In honor of the scheduled opening of the new Civil Rights museum in downtown Greensboro, which highlights the Woolworth Sit-ins that happened at the same location, an analyses of a black American poet's work seems in order.
Langston Hughes was one of the most influential writer's of the Harlem Renaissance. His poetry garnered attention from white and black Americans alike. One of his most powerful poems, "I, Too, Sing America" explains how black men returning from WWI or preparing to serve in WWII may have felt.
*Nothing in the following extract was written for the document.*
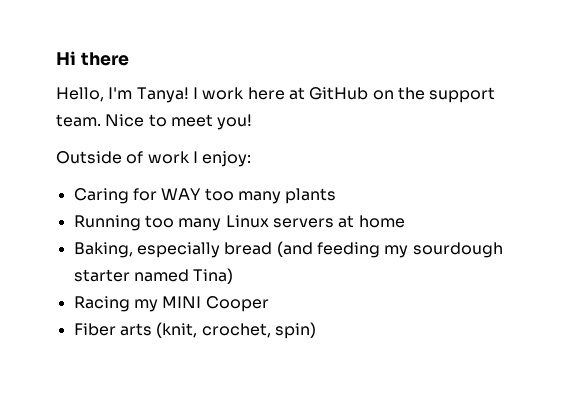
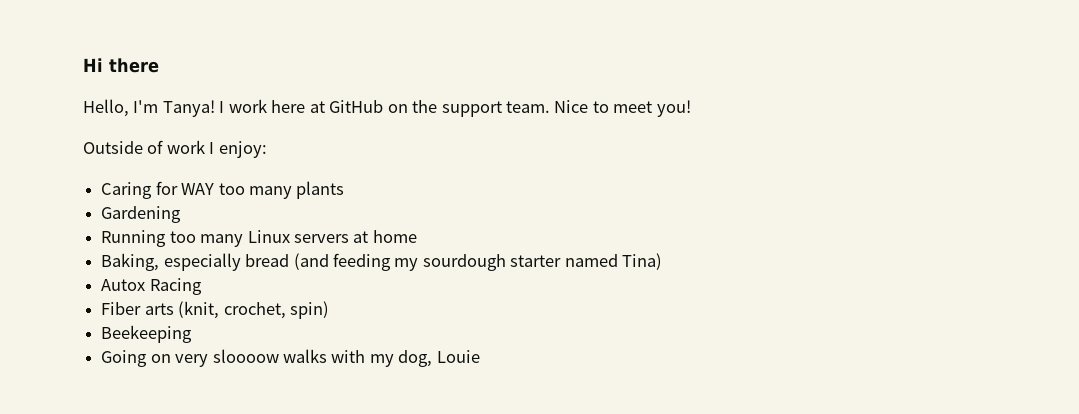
(337, 196) none -> [101,206,182,223] // Gardening
(234, 276) none -> [101,279,146,291] Autox
[133,296,269,312] my MINI Cooper -> (202, 286) none
(316, 330) none -> [101,325,193,343] [101,349,480,367] // Beekeeping // Going on very sloooow walks with my dog, Louie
Hughes begins his poem by stating bluntly "I am the darker brother. They send me to eat in the kitchen When company comes." This statement reminds the reader of the rights that blacks had not yet attained, even in the liberal North at the time. Black Americans were still sent to the kitchen to eat, or at restaurants they could order food from the back of the building, but not eat in the main dining room. But the speaker does not allow this to bother him for in the next lines he says, "But I laugh, And eat well, And grow strong." This is the jovial attitude of the "Negro Soldier".
He is hopeful for the future in the next stanza, "Tomorrow, I'll sit at the table When company comes. Nobody'll dare Say to me, "Eat in the kitchen," Then." The use of "Nobody'll" as dialect and the general tone of spoken language in this sentence suggests it is a statement made aloud by the speaker, maybe to himself, maybe to the cook, maybe to a fellow soldier.
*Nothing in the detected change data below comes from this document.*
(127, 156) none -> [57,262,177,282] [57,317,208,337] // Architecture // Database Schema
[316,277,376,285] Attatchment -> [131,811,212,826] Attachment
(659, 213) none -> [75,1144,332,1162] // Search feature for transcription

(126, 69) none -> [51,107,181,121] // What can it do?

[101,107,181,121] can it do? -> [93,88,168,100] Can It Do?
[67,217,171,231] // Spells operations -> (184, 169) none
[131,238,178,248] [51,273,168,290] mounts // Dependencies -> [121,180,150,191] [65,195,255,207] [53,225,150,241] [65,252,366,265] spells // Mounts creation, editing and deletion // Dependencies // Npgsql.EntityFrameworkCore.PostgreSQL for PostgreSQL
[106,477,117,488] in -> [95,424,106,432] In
The last four lines are crucial to developing how the white community has not yet accepted the sacrifices of black soldiers. "Besides, They'll see how beautiful I am And be ashamed--I, too, am America." Hughes holds nothing back in these last lines as he makes the powerful statement that blacks in WWI, the first war since the Civil War, show their pride to be Americans and choose to enlist in the military for the first time.
This is such an influential piece because it commands that black soldiers are more than equal to white soldiers. In the former era, blacks were slaves, and not allowed to enlist. In the era of the poem, blacks are allowed, and instead of holding a grudge to their once masters, the stand up and make the statement that they, too, are Americans.
The copy of the poem referred to for this analyses can be found in Hazel Felleman's collection Poems That Live Forever.